Instruction » Below are some records. Print exactly the lines between the one holding "cup: present [737,488,778,539]" and the one holding "notepad: present [202,551,327,604]", inclusive, and nothing else.

Collection entries »
▬▬▬

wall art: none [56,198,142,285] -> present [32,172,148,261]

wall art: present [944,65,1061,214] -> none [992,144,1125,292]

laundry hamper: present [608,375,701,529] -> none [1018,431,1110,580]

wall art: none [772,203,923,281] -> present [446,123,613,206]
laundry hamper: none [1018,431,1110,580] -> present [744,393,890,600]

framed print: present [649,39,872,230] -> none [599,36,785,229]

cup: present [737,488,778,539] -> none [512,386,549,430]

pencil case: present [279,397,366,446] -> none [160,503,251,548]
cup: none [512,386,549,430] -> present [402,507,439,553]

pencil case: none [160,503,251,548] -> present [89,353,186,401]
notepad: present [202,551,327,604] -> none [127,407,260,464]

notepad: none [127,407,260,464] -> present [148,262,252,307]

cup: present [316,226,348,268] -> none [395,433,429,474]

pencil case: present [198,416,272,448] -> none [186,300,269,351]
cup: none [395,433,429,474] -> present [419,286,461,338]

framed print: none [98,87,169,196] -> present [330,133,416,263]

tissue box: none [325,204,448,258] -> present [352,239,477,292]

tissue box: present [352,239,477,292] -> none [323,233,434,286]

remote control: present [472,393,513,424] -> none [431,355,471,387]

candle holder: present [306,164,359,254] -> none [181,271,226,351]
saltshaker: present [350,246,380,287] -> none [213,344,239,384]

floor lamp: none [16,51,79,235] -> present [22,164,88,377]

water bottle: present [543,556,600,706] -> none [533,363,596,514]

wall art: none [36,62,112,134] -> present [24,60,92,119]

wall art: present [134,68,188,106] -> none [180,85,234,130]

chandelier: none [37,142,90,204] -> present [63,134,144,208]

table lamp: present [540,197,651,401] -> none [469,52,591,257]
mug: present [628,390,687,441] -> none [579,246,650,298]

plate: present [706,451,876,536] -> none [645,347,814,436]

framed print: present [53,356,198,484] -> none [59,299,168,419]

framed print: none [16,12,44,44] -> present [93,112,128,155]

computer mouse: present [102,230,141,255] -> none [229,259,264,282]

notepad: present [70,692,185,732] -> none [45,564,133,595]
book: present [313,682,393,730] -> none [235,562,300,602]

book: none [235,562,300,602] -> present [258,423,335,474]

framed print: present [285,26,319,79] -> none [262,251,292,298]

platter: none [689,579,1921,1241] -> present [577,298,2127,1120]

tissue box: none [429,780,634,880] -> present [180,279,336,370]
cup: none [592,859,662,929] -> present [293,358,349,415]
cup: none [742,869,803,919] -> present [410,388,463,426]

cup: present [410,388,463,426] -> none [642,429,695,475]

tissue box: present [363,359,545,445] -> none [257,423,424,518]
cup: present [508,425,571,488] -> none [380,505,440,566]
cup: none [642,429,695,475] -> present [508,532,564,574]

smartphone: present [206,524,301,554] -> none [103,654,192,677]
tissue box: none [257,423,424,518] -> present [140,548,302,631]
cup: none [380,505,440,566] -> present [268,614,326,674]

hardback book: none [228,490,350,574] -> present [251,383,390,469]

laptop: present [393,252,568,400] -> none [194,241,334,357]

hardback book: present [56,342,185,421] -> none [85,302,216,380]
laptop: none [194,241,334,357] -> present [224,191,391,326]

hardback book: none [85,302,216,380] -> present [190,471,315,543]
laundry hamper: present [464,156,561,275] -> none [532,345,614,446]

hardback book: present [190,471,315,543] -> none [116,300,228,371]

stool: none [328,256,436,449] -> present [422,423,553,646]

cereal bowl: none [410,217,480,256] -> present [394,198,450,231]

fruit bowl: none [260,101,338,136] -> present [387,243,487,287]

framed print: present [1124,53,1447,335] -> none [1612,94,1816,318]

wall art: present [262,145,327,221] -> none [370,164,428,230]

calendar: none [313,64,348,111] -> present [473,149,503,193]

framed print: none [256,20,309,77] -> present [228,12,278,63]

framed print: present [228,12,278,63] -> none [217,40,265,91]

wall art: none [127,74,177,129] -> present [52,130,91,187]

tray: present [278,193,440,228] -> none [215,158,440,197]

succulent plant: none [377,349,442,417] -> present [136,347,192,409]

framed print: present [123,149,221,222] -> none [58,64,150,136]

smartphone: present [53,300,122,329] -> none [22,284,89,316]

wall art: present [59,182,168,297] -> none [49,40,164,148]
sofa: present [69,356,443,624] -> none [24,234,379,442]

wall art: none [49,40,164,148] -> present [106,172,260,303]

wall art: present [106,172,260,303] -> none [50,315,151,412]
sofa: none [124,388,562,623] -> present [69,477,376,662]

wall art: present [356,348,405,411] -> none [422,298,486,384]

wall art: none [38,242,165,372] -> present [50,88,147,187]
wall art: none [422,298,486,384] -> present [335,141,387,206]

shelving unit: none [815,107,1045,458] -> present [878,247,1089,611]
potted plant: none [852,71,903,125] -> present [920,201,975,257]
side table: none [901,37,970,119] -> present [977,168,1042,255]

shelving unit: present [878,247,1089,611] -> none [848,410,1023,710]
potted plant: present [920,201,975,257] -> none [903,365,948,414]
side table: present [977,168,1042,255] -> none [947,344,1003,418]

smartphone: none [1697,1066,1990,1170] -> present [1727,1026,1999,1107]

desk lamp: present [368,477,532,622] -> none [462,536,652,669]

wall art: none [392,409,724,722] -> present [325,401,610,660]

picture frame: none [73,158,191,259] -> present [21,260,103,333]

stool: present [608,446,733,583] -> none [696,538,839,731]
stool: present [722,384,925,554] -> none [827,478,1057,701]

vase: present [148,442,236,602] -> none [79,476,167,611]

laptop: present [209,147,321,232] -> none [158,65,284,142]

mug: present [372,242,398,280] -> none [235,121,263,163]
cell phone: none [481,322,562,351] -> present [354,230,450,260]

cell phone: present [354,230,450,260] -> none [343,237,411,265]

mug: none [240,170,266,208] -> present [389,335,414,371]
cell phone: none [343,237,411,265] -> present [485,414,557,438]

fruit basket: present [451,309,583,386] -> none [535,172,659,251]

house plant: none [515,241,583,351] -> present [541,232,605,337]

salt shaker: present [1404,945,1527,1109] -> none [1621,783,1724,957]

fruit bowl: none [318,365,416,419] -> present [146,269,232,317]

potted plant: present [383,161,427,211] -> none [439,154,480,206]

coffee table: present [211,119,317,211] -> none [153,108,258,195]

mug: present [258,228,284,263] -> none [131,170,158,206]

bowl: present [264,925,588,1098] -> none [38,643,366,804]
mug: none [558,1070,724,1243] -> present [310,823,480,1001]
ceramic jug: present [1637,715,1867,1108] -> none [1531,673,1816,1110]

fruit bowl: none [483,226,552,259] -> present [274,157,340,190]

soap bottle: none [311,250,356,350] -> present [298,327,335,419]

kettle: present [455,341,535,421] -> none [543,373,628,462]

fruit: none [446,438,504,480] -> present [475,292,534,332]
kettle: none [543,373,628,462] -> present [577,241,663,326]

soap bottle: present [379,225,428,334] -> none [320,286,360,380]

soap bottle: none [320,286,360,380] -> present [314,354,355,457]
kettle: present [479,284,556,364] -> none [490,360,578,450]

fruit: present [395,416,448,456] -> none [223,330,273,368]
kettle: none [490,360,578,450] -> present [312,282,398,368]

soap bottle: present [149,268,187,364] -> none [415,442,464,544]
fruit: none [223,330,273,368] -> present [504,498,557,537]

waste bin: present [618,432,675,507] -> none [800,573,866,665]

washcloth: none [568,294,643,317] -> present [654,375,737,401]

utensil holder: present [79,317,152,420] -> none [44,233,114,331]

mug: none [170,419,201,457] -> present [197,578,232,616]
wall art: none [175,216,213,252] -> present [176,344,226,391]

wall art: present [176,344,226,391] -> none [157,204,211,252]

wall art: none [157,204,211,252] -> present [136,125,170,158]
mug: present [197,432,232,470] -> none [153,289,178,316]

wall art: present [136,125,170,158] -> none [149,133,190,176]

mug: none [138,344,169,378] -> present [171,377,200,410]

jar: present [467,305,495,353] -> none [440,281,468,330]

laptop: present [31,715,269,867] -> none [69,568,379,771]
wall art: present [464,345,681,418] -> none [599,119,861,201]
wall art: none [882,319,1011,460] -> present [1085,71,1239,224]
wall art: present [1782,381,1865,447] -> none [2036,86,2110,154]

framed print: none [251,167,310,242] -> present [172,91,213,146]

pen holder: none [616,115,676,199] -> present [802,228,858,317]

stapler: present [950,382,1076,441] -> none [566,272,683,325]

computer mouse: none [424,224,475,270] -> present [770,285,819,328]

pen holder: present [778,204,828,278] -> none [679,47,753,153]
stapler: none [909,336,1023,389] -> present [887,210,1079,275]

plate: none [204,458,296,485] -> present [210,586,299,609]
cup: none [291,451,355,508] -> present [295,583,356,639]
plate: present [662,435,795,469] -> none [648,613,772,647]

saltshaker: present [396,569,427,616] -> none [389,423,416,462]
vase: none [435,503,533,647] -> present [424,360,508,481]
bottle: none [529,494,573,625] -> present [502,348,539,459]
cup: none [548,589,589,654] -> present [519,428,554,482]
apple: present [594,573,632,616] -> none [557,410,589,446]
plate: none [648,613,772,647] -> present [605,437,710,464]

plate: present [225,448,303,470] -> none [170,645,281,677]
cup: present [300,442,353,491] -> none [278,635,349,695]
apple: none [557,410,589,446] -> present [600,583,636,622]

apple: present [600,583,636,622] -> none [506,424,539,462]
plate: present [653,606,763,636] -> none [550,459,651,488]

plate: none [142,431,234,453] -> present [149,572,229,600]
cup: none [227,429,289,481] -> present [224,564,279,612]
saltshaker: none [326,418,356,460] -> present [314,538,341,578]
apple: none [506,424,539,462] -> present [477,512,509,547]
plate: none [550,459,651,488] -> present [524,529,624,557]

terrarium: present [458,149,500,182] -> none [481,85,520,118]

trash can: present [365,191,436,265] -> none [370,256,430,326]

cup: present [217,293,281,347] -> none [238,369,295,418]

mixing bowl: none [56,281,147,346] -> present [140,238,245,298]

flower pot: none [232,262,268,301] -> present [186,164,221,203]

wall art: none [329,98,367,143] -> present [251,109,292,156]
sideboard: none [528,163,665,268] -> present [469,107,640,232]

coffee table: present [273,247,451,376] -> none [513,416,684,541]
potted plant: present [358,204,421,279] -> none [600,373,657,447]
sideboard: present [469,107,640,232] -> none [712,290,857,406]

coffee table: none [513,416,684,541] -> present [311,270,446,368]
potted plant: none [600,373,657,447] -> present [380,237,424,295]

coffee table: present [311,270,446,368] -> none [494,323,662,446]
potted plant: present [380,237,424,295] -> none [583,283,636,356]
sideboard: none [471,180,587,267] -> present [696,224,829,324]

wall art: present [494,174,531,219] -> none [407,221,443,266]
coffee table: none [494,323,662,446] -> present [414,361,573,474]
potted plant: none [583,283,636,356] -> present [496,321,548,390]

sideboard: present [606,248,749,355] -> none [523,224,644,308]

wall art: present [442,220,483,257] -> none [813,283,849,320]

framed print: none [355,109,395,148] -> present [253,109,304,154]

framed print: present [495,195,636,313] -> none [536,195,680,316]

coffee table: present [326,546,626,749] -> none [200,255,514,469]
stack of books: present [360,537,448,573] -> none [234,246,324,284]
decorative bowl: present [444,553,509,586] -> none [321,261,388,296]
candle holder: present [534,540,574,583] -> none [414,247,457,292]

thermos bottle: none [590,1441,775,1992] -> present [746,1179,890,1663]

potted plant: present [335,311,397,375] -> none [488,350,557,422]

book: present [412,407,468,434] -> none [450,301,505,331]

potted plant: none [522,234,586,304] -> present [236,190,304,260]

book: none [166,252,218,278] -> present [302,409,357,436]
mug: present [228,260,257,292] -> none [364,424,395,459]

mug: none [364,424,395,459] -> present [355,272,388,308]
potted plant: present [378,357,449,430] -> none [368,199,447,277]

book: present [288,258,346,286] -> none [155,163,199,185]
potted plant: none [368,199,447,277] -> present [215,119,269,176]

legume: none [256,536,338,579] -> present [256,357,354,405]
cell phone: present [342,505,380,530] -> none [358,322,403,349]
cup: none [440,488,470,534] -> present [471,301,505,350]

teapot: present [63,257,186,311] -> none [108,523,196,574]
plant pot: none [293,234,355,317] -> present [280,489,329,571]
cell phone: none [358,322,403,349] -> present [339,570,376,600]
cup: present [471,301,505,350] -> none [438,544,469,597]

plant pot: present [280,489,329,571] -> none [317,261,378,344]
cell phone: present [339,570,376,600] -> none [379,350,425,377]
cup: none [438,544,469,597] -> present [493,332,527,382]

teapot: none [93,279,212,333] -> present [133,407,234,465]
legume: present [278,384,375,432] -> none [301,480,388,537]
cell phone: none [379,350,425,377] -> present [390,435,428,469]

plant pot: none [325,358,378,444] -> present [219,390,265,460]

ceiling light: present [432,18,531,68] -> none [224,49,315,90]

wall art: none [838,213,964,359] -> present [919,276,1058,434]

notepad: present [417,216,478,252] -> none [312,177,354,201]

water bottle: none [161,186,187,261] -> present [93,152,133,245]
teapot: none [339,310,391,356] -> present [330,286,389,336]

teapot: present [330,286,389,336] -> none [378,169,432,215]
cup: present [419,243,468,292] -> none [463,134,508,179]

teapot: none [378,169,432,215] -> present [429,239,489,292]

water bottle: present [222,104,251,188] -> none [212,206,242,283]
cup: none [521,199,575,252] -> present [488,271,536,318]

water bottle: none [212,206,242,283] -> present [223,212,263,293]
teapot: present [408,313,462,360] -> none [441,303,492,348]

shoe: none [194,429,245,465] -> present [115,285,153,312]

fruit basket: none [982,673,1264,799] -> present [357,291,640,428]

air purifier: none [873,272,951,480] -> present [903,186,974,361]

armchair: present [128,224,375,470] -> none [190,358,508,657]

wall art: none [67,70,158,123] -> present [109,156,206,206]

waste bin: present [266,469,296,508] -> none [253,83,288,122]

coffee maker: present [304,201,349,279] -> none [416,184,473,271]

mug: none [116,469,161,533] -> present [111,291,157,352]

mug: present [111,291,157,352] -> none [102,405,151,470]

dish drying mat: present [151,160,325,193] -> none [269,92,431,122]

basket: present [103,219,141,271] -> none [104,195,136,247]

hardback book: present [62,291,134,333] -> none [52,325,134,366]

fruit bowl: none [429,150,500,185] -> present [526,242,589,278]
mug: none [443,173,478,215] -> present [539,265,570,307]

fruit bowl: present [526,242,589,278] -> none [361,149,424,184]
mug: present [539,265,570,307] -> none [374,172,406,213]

▬▬▬

Finished task »
cup: present [737,488,778,539] -> none [512,386,549,430]

pencil case: present [279,397,366,446] -> none [160,503,251,548]
cup: none [512,386,549,430] -> present [402,507,439,553]

pencil case: none [160,503,251,548] -> present [89,353,186,401]
notepad: present [202,551,327,604] -> none [127,407,260,464]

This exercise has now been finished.